Start of Block
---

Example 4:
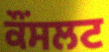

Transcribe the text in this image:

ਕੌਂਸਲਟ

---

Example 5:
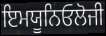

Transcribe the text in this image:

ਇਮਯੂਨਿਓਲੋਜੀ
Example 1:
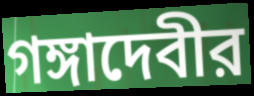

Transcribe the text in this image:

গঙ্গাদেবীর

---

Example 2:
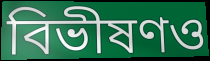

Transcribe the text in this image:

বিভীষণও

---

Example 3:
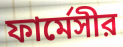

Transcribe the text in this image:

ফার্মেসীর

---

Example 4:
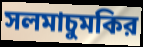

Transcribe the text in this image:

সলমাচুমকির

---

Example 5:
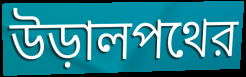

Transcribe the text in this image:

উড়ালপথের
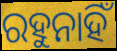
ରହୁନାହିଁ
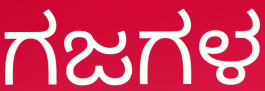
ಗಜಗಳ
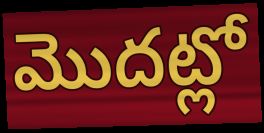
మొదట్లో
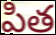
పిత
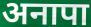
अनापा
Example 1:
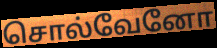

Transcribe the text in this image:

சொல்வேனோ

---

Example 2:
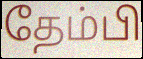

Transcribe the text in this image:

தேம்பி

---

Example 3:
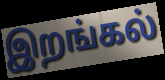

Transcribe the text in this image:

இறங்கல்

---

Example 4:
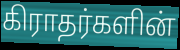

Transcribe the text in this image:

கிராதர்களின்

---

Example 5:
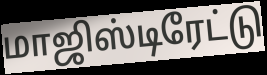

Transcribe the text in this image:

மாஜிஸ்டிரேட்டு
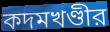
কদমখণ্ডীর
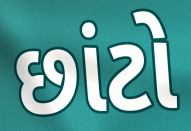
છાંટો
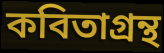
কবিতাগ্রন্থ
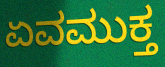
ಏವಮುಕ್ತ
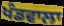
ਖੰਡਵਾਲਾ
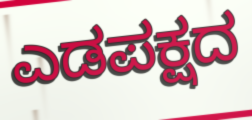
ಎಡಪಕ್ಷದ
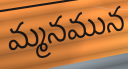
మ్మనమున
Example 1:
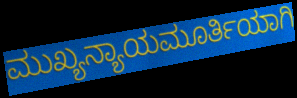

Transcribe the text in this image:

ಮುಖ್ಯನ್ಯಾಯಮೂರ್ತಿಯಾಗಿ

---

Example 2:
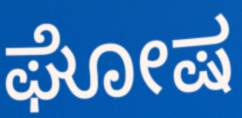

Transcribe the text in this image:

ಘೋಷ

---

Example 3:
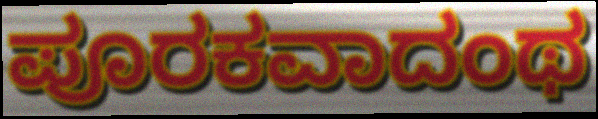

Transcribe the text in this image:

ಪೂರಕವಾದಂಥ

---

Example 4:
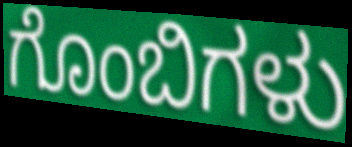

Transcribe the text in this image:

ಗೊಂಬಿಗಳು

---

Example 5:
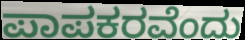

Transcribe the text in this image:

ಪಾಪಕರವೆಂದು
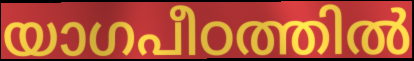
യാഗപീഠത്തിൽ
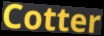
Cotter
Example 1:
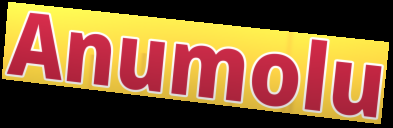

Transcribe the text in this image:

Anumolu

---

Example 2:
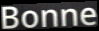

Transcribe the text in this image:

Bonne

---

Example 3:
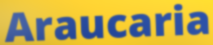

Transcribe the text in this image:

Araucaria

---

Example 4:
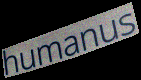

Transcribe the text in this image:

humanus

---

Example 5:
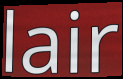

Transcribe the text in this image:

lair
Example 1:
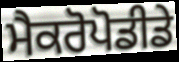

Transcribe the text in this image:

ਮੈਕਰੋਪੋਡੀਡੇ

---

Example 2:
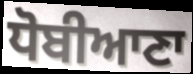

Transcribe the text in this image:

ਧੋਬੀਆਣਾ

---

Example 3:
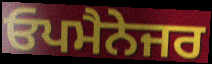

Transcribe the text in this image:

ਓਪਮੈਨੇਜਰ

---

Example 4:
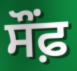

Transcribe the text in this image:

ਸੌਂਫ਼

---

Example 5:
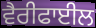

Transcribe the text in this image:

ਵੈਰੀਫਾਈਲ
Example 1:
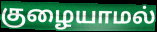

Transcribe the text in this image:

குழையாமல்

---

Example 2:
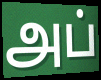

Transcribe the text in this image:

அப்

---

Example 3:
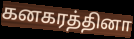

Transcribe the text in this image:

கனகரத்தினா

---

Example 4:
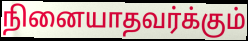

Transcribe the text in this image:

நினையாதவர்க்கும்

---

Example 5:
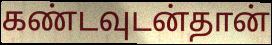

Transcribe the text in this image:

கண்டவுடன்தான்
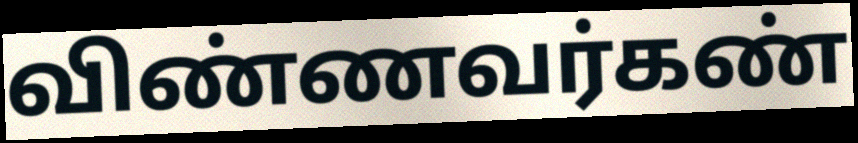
End of Block
- [Assignment] Copy these entries precisely and drop any picture.

- [Solution to the problem]
---

Example 4:

Transcribe the text in this image:

ਕੌਂਸਲਟ

---

Example 5:

Transcribe the text in this image:

ਇਮਯੂਨਿਓਲੋਜੀ
Example 1:

Transcribe the text in this image:

গঙ্গাদেবীর

---

Example 2:

Transcribe the text in this image:

বিভীষণও

---

Example 3:

Transcribe the text in this image:

ফার্মেসীর

---

Example 4:

Transcribe the text in this image:

সলমাচুমকির

---

Example 5:

Transcribe the text in this image:

উড়ালপথের
ରହୁନାହିଁ
ಗಜಗಳ
మొదట్లో
పిత
अनापा
Example 1:

Transcribe the text in this image:

சொல்வேனோ

---

Example 2:

Transcribe the text in this image:

தேம்பி

---

Example 3:

Transcribe the text in this image:

இறங்கல்

---

Example 4:

Transcribe the text in this image:

கிராதர்களின்

---

Example 5:

Transcribe the text in this image:

மாஜிஸ்டிரேட்டு
কদমখণ্ডীর
છાંટો
কবিতাগ্রন্থ
ಏವಮುಕ್ತ
ਖੰਡਵਾਲਾ
ಎಡಪಕ್ಷದ
మ్మనమున
Example 1:

Transcribe the text in this image:

ಮುಖ್ಯನ್ಯಾಯಮೂರ್ತಿಯಾಗಿ

---

Example 2:

Transcribe the text in this image:

ಘೋಷ

---

Example 3:

Transcribe the text in this image:

ಪೂರಕವಾದಂಥ

---

Example 4:

Transcribe the text in this image:

ಗೊಂಬಿಗಳು

---

Example 5:

Transcribe the text in this image:

ಪಾಪಕರವೆಂದು
യാഗപീഠത്തിൽ
Cotter
Example 1:

Transcribe the text in this image:

Anumolu

---

Example 2:

Transcribe the text in this image:

Bonne

---

Example 3:

Transcribe the text in this image:

Araucaria

---

Example 4:

Transcribe the text in this image:

humanus

---

Example 5:

Transcribe the text in this image:

lair
Example 1:

Transcribe the text in this image:

ਮੈਕਰੋਪੋਡੀਡੇ

---

Example 2:

Transcribe the text in this image:

ਧੋਬੀਆਣਾ

---

Example 3:

Transcribe the text in this image:

ਓਪਮੈਨੇਜਰ

---

Example 4:

Transcribe the text in this image:

ਸੌਂਫ਼

---

Example 5:

Transcribe the text in this image:

ਵੈਰੀਫਾਈਲ
Example 1:

Transcribe the text in this image:

குழையாமல்

---

Example 2:

Transcribe the text in this image:

அப்

---

Example 3:

Transcribe the text in this image:

கனகரத்தினா

---

Example 4:

Transcribe the text in this image:

நினையாதவர்க்கும்

---

Example 5:

Transcribe the text in this image:

கண்டவுடன்தான்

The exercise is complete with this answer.